### 対象テキスト
--------------------------------------------------
そこまで行けば、よほどの販売店でもない限り折れるものと思う。とはいえ、偽造契約書を平気で持って来るくらいやから、相当にタチが悪いということも考えられるがな。

それでも、引き下がらないようであれば、新聞社に警察に相談に行ったという事実を伝えることや。

警察も偽造の疑いがあると認めましたと。

それでもラチかあかんようなら、内容証明郵便で、「私はそちらと契約した覚えはなく、そちらから届けられた契約書のコピーは明らかに偽造されたものですから、新聞を投函されても支払いには一切応じられません」と書いた文書を送付するという手もある。

現時点では、あんたの方には具体的な被害が出ていないので裁判に持ち込むことはできんが、新聞代金を支払わないと通告することで、その販売店が新聞代金の請求するために裁判所に訴えるというケースが考えられる。

そうなれば、文書偽造を理由に戦える。

そして、『過去の契約書と今回届けられたという契約書のコピーを重ね合わせて、どんぴしゃ重なる』という場合は、偽造契約書として法廷の場で主張すれば、かなりの高確率で勝てるものと思う。
--------------------------------------------------
### 課題項目
対象テキストのうち「そこまで行けば、よほどの販売」から「そうなれば、文書偽造を理由に戦える。」までを、一字一句違えずに書き写してください。 対象テキストの内容だけを根拠としてください。

(保存済みデータ項目)
--------------------------------------------------
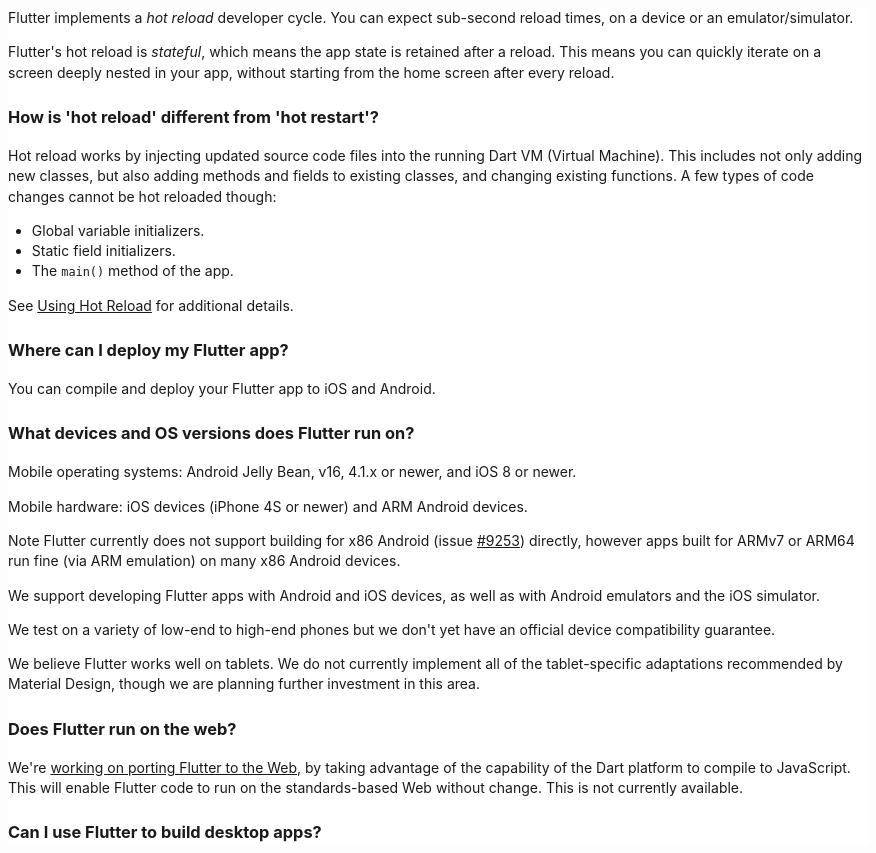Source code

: Flutter implements a _hot reload_ developer cycle. You can expect
sub-second reload times, on a device or an emulator/simulator.

Flutter's hot reload is _stateful_, which means the app state
is retained after a reload. This means you can quickly iterate
on a screen deeply nested in your app, without starting
from the home screen after every reload.

### How is 'hot reload' different from 'hot restart'?

Hot reload works by injecting updated source code files into the running Dart VM
(Virtual Machine). This includes not only adding new classes, but also adding
methods and fields to existing classes, and changing existing functions. A few
types of code changes cannot be hot reloaded though:

* Global variable initializers.
* Static field initializers.
* The `main()` method of the app.

See [Using Hot Reload](/docs/development/tools/hot-reload) for additional details.

### Where can I deploy my Flutter app?

You can compile and deploy your Flutter app to iOS and Android.

### What devices and OS versions does Flutter run on?

Mobile operating systems: Android Jelly Bean, v16, 4.1.x or newer, and
iOS 8 or newer.

Mobile hardware: iOS devices (iPhone 4S or newer) and ARM Android devices.

Note Flutter currently does not support building for x86 Android
(issue [#9253]({{site.github}}/flutter/flutter/issues/9253))
directly, however apps built for ARMv7 or ARM64 run fine (via ARM emulation)
on many x86 Android devices.

We support developing Flutter apps with Android and iOS devices, as
well as with Android emulators and the iOS simulator.

We test on a variety of low-end to high-end phones
but we don't yet have an official device compatibility guarantee.

We believe Flutter works well on tablets. We do not currently implement
all of the tablet-specific adaptations recommended by Material Design,
though we are planning further investment in this area.

### Does Flutter run on the web?

We're [working on porting Flutter to the Web]({{site.flutter-medium}}/hummingbird-building-flutter-for-the-web-e687c2a023a8),
by taking advantage of the capability of the Dart platform to compile to JavaScript.
This will enable Flutter code to run on the standards-based Web without change.
This is not currently available.

### Can I use Flutter to build desktop apps?
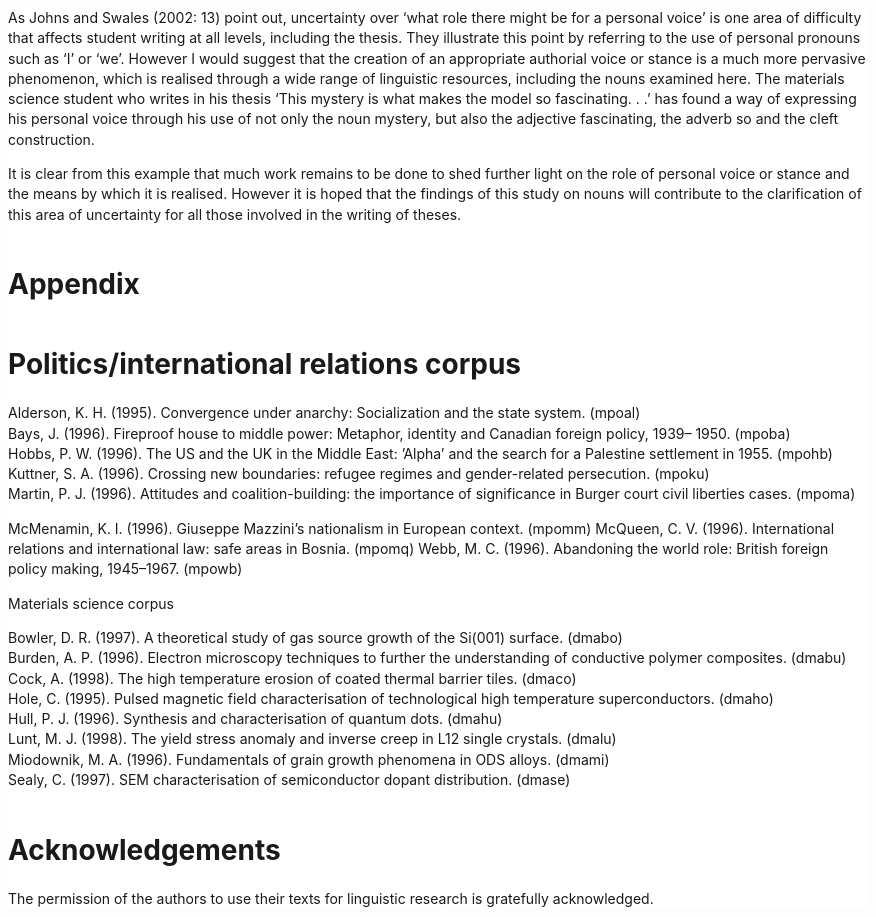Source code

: As Johns and Swales (2002: 13) point out, uncertainty over ‘what role there might be for a personal voice’ is one area of difficulty that affects student writing at all levels, including the thesis. They illustrate this point by referring to the use of personal pronouns such as ‘I’ or ‘we’. However I would suggest that the creation of an appropriate authorial voice or stance is a much more pervasive phenomenon, which is realised through a wide range of linguistic resources, including the nouns examined here. The materials science student who writes in his thesis ‘This mystery is what makes the model so fascinating. . .’ has found a way of expressing his personal voice through his use of not only the noun mystery, but also the adjective fascinating, the adverb so and the cleft construction.

It is clear from this example that much work remains to be done to shed further light on the role of personal voice or stance and the means by which it is realised. However it is hoped that the findings of this study on nouns will contribute to the clarification of this area of uncertainty for all those involved in the writing of theses.

# Appendix

# Politics/international relations corpus

Alderson, K. H. (1995). Convergence under anarchy: Socialization and the state system. (mpoal)   
Bays, J. (1996). Fireproof house to middle power: Metaphor, identity and Canadian foreign policy, 1939– 1950. (mpoba)   
Hobbs, P. W. (1996). The US and the UK in the Middle East: ’Alpha’ and the search for a Palestine settlement in 1955. (mpohb)   
Kuttner, S. A. (1996). Crossing new boundaries: refugee regimes and gender-related persecution. (mpoku)   
Martin, P. J. (1996). Attitudes and coalition-building: the importance of significance in Burger court civil liberties cases. (mpoma)

McMenamin, K. I. (1996). Giuseppe Mazzini’s nationalism in European context. (mpomm) McQueen, C. V. (1996). International relations and international law: safe areas in Bosnia. (mpomq) Webb, M. C. (1996). Abandoning the world role: British foreign policy making, 1945–1967. (mpowb)

Materials science corpus

Bowler, D. R. (1997). A theoretical study of gas source growth of the Si(001) surface. (dmabo)   
Burden, A. P. (1996). Electron microscopy techniques to further the understanding of conductive polymer composites. (dmabu)   
Cock, A. (1998). The high temperature erosion of coated thermal barrier tiles. (dmaco)   
Hole, C. (1995). Pulsed magnetic field characterisation of technological high temperature superconductors. (dmaho)   
Hull, P. J. (1996). Synthesis and characterisation of quantum dots. (dmahu)   
Lunt, M. J. (1998). The yield stress anomaly and inverse creep in L12 single crystals. (dmalu)   
Miodownik, M. A. (1996). Fundamentals of grain growth phenomena in ODS alloys. (dmami)   
Sealy, C. (1997). SEM characterisation of semiconductor dopant distribution. (dmase)

# Acknowledgements

The permission of the authors to use their texts for linguistic research is gratefully acknowledged.
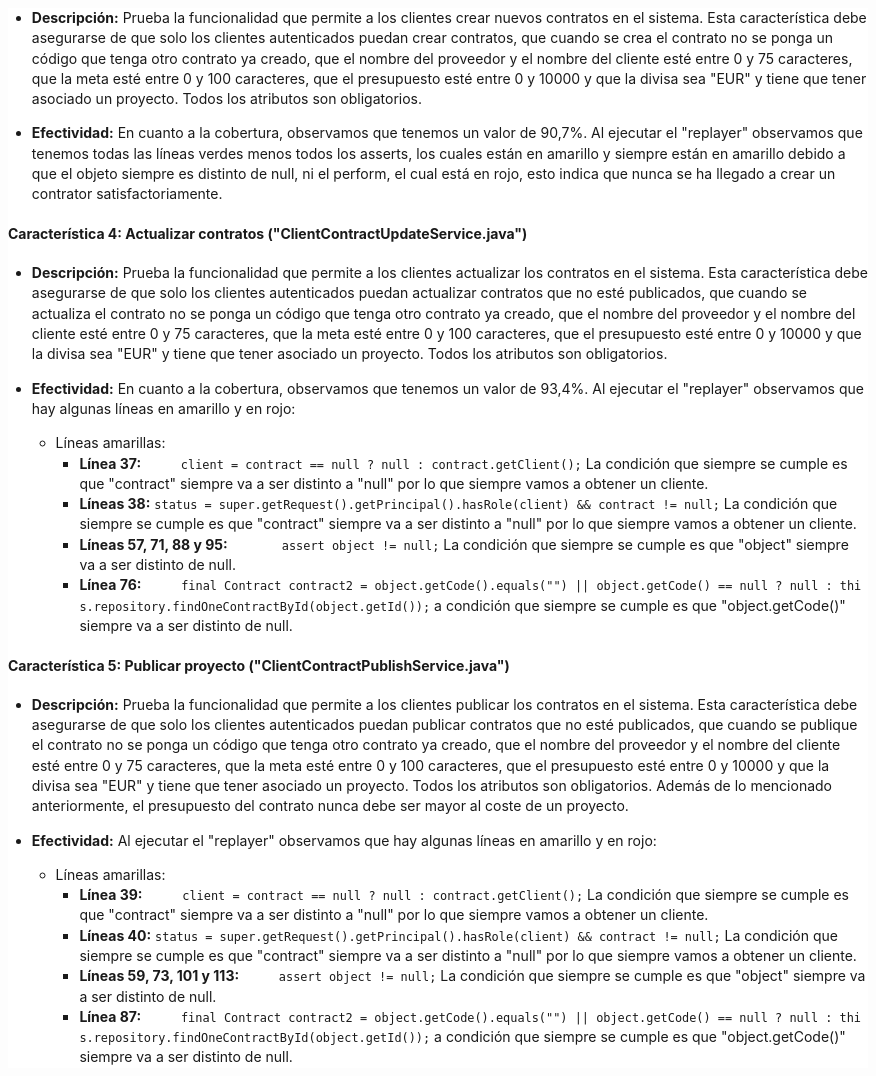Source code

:  - **Descripción:** Prueba la funcionalidad que permite a los clientes crear nuevos contratos en el sistema. Esta característica debe asegurarse de que solo los clientes autenticados puedan crear contratos, que cuando se crea el contrato no se ponga un código que tenga otro contrato ya creado, que el nombre del proveedor y el nombre del cliente esté entre 0 y 75 caracteres, que la meta esté entre 0 y 100 caracteres, que el presupuesto esté entre 0 y 10000 y que la divisa sea "EUR" y tiene que tener asociado un proyecto. Todos los atributos son obligatorios.

  
  - **Efectividad:** En cuanto a la cobertura, observamos que tenemos un valor de 90,7%.
  Al ejecutar el "replayer" observamos que tenemos todas las líneas verdes menos todos los asserts, los cuales están en amarillo y siempre están en amarillo debido a que el objeto siempre es distinto de null, ni el perform, el cual está en rojo, esto indica que nunca se ha llegado a crear un contrator satisfactoriamente.

#### Característica 4: Actualizar contratos ("ClientContractUpdateService.java")

  - **Descripción:** Prueba la funcionalidad que permite a los clientes actualizar los contratos en el sistema. Esta característica debe asegurarse de que solo los clientes autenticados puedan actualizar contratos que no esté publicados, que cuando se actualiza el contrato no se ponga un código que tenga otro contrato ya creado, que el nombre del proveedor y el nombre del cliente esté entre 0 y 75 caracteres, que la meta esté entre 0 y 100 caracteres, que el presupuesto esté entre 0 y 10000 y que la divisa sea "EUR" y tiene que tener asociado un proyecto. Todos los atributos son obligatorios.
  
  
  - **Efectividad:** En cuanto a la cobertura, observamos que tenemos un valor de 93,4%.
  Al ejecutar el "replayer" observamos que hay algunas líneas en amarillo y en rojo:
      - Líneas amarillas:
        - **Línea 37:**  ``		client = contract == null ? null : contract.getClient();`` La condición que siempre se cumple es que "contract" siempre va a ser distinto a "null" por lo que siempre vamos a obtener un cliente.
        - **Líneas 38:** ``status = super.getRequest().getPrincipal().hasRole(client) && contract != null;`` La condición que siempre se cumple es que "contract" siempre va a ser distinto a "null" por lo que siempre vamos a obtener un cliente.
        - **Líneas 57, 71, 88 y 95:**  ``		assert object != null;`` La condición que siempre se cumple es que "object" siempre va a ser distinto de null.
        - **Línea 76:**  ``		final Contract contract2 = object.getCode().equals("") || object.getCode() == null ? null : this.repository.findOneContractById(object.getId());`` a condición que siempre se cumple es que "object.getCode()" siempre va a ser distinto de null.


#### Característica 5: Publicar proyecto ("ClientContractPublishService.java")

  - **Descripción:** Prueba la funcionalidad que permite a los clientes publicar los contratos en el sistema. Esta característica debe asegurarse de que solo los clientes autenticados puedan publicar contratos que no esté publicados, que cuando se publique el contrato no se ponga un código que tenga otro contrato ya creado, que el nombre del proveedor y el nombre del cliente esté entre 0 y 75 caracteres, que la meta esté entre 0 y 100 caracteres, que el presupuesto esté entre 0 y 10000 y que la divisa sea "EUR" y tiene que tener asociado un proyecto. Todos los atributos son obligatorios. Además de lo mencionado anteriormente, el presupuesto del contrato nunca debe ser mayor al coste de un proyecto.
  
 
  - **Efectividad:** Al ejecutar el "replayer" observamos que hay algunas líneas en amarillo y en rojo:
      - Líneas amarillas:
        - **Línea 39:**  ``		client = contract == null ? null : contract.getClient();`` La condición que siempre se cumple es que "contract" siempre va a ser distinto a "null" por lo que siempre vamos a obtener un cliente.
        - **Líneas 40:** ``status = super.getRequest().getPrincipal().hasRole(client) && contract != null;`` La condición que siempre se cumple es que "contract" siempre va a ser distinto a "null" por lo que siempre vamos a obtener un cliente.
        - **Líneas 59, 73, 101 y 113:**  ``		assert object != null;`` La condición que siempre se cumple es que "object" siempre va a ser distinto de null.
        - **Línea 87:**  ``		final Contract contract2 = object.getCode().equals("") || object.getCode() == null ? null : this.repository.findOneContractById(object.getId());`` a condición que siempre se cumple es que "object.getCode()" siempre va a ser distinto de null.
--------------------------------------------------
### 最終回答
そこまで行けば、よほどの販売店でもない限り折れるものと思う。とはいえ、偽造契約書を平気で持って来るくらいやから、相当にタチが悪いということも考えられるがな。

それでも、引き下がらないようであれば、新聞社に警察に相談に行ったという事実を伝えることや。

警察も偽造の疑いがあると認めましたと。

それでもラチかあかんようなら、内容証明郵便で、「私はそちらと契約した覚えはなく、そちらから届けられた契約書のコピーは明らかに偽造されたものですから、新聞を投函されても支払いには一切応じられません」と書いた文書を送付するという手もある。

現時点では、あんたの方には具体的な被害が出ていないので裁判に持ち込むことはできんが、新聞代金を支払わないと通告することで、その販売店が新聞代金の請求するために裁判所に訴えるというケースが考えられる。

そうなれば、文書偽造を理由に戦える。